Predictions for Global Economy in 2016
According to the International Monetary Fund’s estimate, the world’s GDP will be growing in 2016 and it will be a pleasurable change by 3.6% on average. It is an improvement by approximately one half of one percent in comparison with the previous year, generally speaking, however, it can be assumed that the richer a state is today, the slower the growth will be tomorrow.
Economy by region
Although Europe will do fairly good – its growth is estimated to a tiny bit under two percent – Asia will not be going through any kind of rapid development. Not even China will be able to change this; however favourable its last year’s growth by seven percent was, in 2016 it will be slower. The Forbes magazine disputes these numbers, too, as they seem to be over the top. Forbes also predicts the United States to be growing, even though typically American fields such as crude oil-related business or fast food market are experiencing a steep fall.
Czech revival of 2015
Czech economy finds itself is the best state since 2008, the nation is being reassured by analysts lately. The GDP of the Czech Republic was growing by four percent in 2014, mostly thanks to grants from the European Union, and the state’s budget deficit was 37 billion CZK lower than expected. The Ministry of Finance of the Czech Republic (MFČR) issued a report from its periodical fortieth colloquium, in which it admits that the Czech GDP growth will slow down to 2.5% and it will stay there for at least one more year.
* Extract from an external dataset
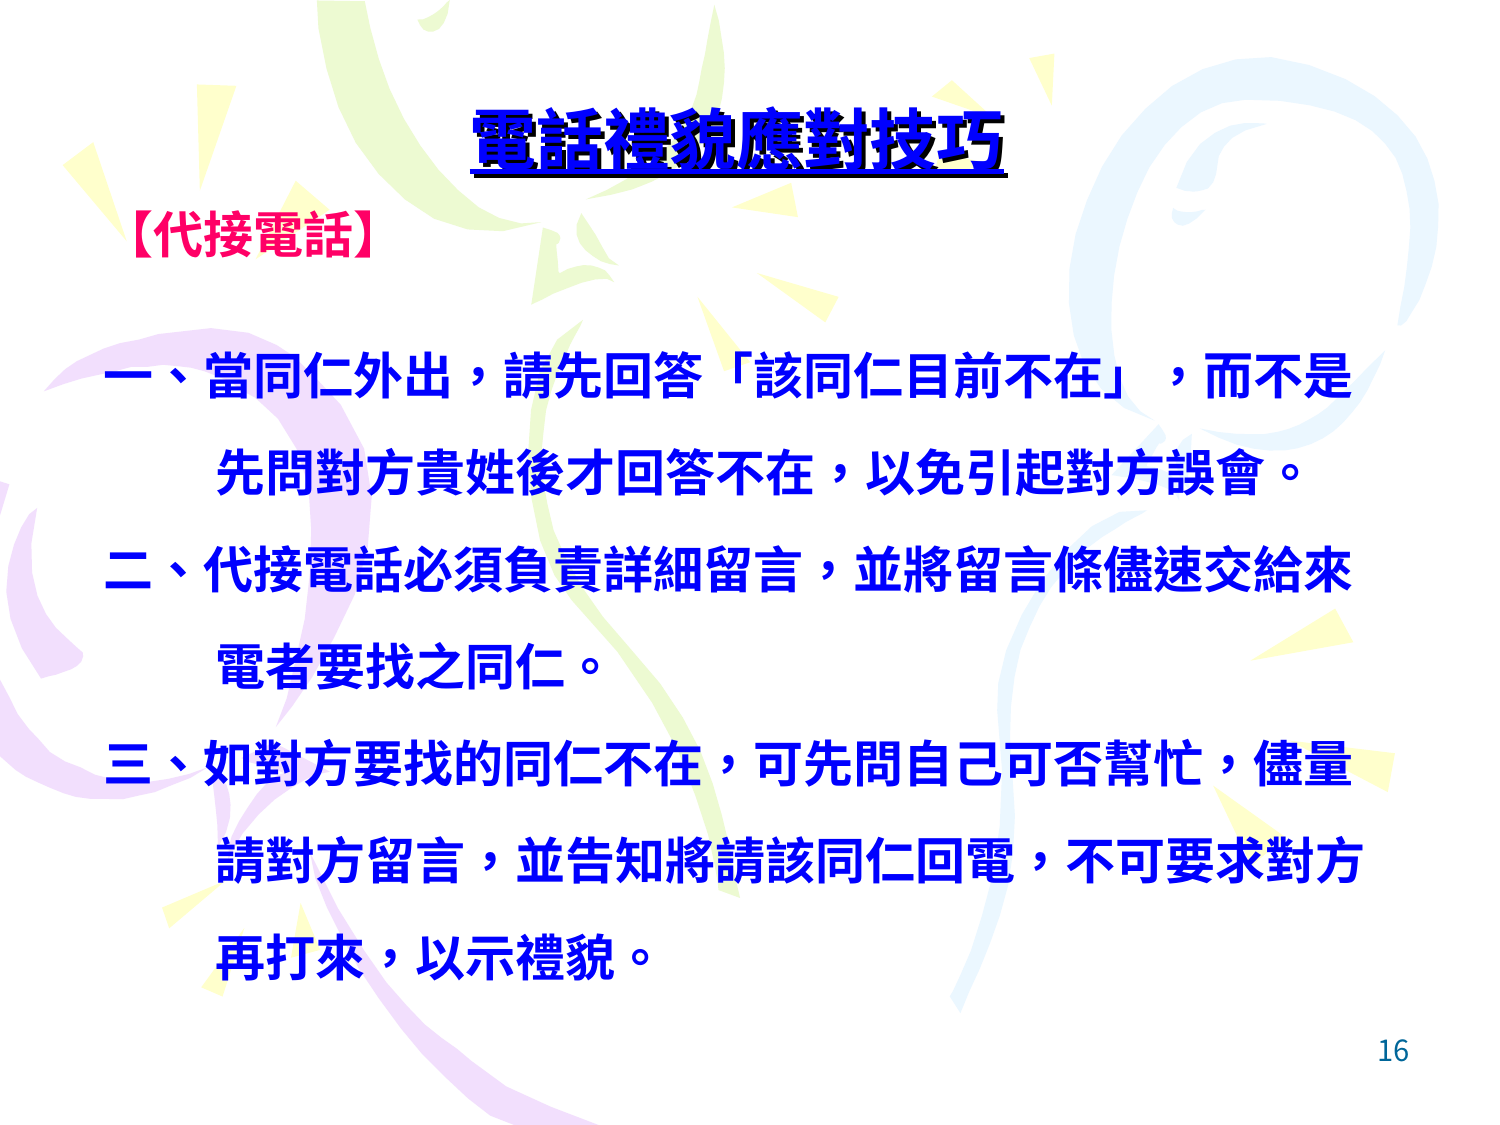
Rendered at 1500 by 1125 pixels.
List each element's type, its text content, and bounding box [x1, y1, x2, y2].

text_box 電話禮貌應對技巧 [454, 90, 1019, 186]
text_box 【代接電話】 [88, 196, 444, 272]
text_box 一、當同仁外出，請先回答「該同仁目前不在」，而不是 先問對方貴姓後才回答不在，以免引起對方誤會。 二、代接電話必須負責詳細留言，並將留言條儘速交給來 電者要找之同仁。 三、如對方要找的同仁不在，可先問自己可否幫忙，儘量 請對方留言，並告知將請該同仁回電，不可要求對方 再打來，以示禮貌。 [88, 239, 1400, 994]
On the other hand, the consumer price index will rise by 1.4% Nevertheless, MFČR adds that the volume of salaries and wages will grow by four percent, as much as it did last year. Our wallets will, therefore, be gaining weight twice as fast than how they did in 2014. Furthermore, the national average wage will – for the first time in history – reach the equivalent of 1000 EUR.
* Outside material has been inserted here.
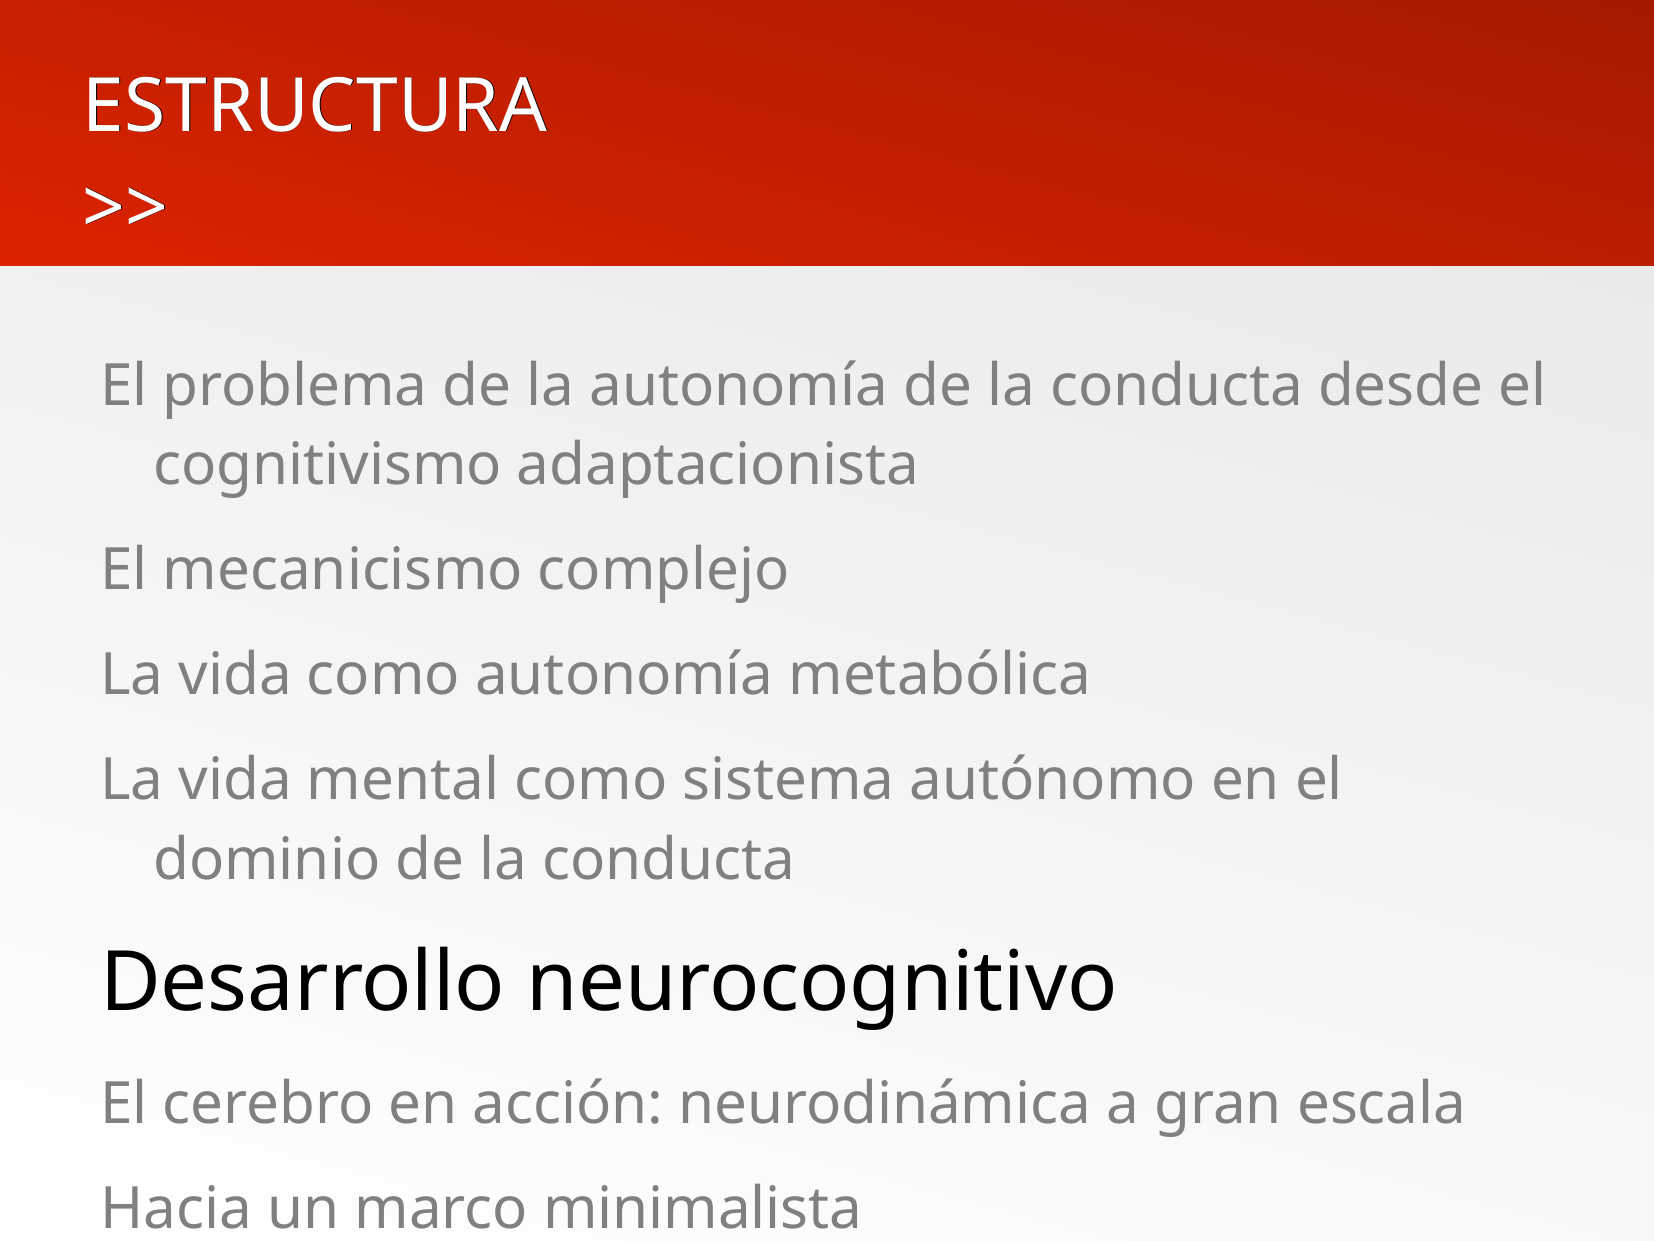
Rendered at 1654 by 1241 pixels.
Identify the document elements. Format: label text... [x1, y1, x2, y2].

title ESTRUCTURA >> [82, 49, 1571, 257]
text_box [0, 0, 1654, 266]
list El problema de la autonomía de la conducta desde el cognitivismo adaptacionista El mecanicismo complejo La vida como autonomía metabólica La vida mental como sistema autónomo en el dominio de la conducta Desarrollo neurocognitivo El cerebro en acción: neurodinámica a gran escala Hacia un marco minimalista [82, 343, 1571, 1162]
Banking institutes approached by MFČR expect employment to be growing but it will only be by a couple of tenths of one percent. Similarly, the unemployment rate should be decreasing slightly, at first, it will fall just under five percent and within three years it might even reach a record-breaking minimum of 4.7 percent. It would be the lowest unemployment rate in the Czech Republic since 1997. This time, however, banks do not share the enthusiasm. The most optimistic say it could plummet down to four percent, others, on the contrary, warn that the unemployment rate might just as well stay where it is now.
Euro exchange rate
The respondents also expect euro’s exchange rate to return under 27 CZK, the turn will not be dramatic, though. The rate will not be falling under 25.5 CZK – a value the nation was used to in the years 2008 to 2012 – until at least 2018 as the Czech National Bank is not planning to stop intervening in the foreign exchange market and, therefore, diminishing the value of Czech koruna. Should this happen anyway, it will not be until 2017.